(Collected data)
=== Section Start ===
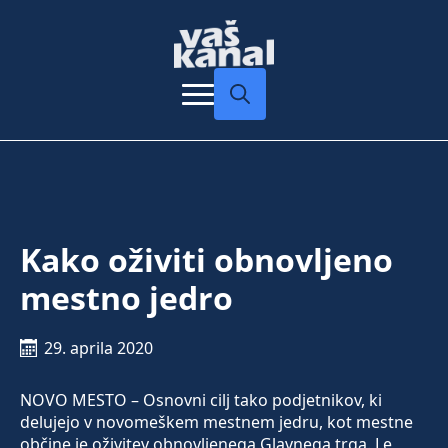
Search
for:
Kako oživiti obnovljeno
mestno jedro
29. aprila 2020
NOVO MESTO – Osnovni cilj tako podjetnikov, ki
delujejo v novomeškem mestnem jedru, kot mestne
občine je oživitev obnovljenega Glavnega trga. Le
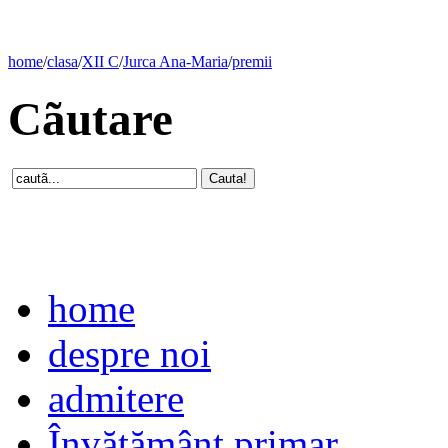
home
/
clasa
/
XII C
/
Jurca Ana-Maria
/
premii
Cãutare
home
despre noi
admitere
Învăţământ primar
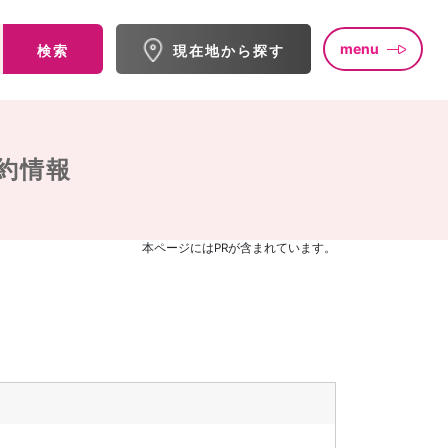
menu
検索
現在地から探す
約情報
本ページにはPRが含まれています。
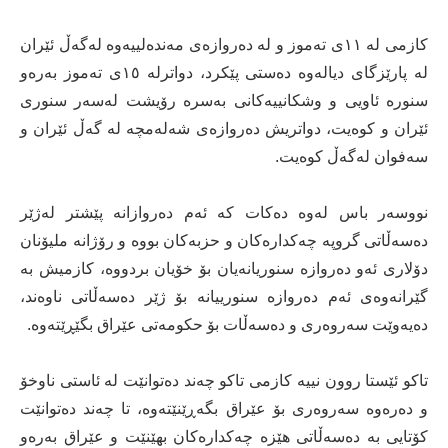
کازمی لە ١١ی تەموز و لە دەروازەی مەندەلییەوە لەگەڵ ئێران
لە پارێزگای دیالەوە دەستی پێکرد، دواترلە ١٥ی تەموز بەرەو
سنورە ئاویی و وشکانییەکانی بەسرە رۆیشت لەسەر سنوری
ئێران و کوەیت، دواتریش دەروازەی شەلەمچە لە گەڵ ئێران و
سەفوان لەگەڵ کوەیت.
نووسەر باس لەوە دەکات کە ئەم دەروازانە پێشتر لەژێر
دەسەڵاتی گروپە چەکدارەکان و حزبەکان بووە و رۆژانە ملیۆنان
دۆلاری ئەو دەروازە سنوریانەیان بۆ خۆیان بردووە، کازمیش بە
گێرانەوەی ئەم دەروازە سنورییانە بۆ ژێر دەسەڵاتی ناوەند،
دەیەوێت سەروەری و دەسەڵات بۆ حکومەتی عێراق بگێڕێتەوە.
تاکو ئێستا روون نییە کازمی تاکو چەند دەتوانێت لە ئاستی ناوخۆ
و دەرەوە سەروەری بۆ عێراق بگەڕێنێتەوە، تا چەند دەتوانێت
کۆتایی بە دەسەڵاتی هێزە چەکدارەکان بهێنێت و عێراق بەرەو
=== Section End ===
- **Work task**
List each line of the records that holds the string "تەموز".

- **Answer below**
کازمی لە ١١ی تەموز و لە دەروازەی مەندەلییەوە لەگەڵ ئێران
لە پارێزگای دیالەوە دەستی پێکرد، دواترلە ١٥ی تەموز بەرەو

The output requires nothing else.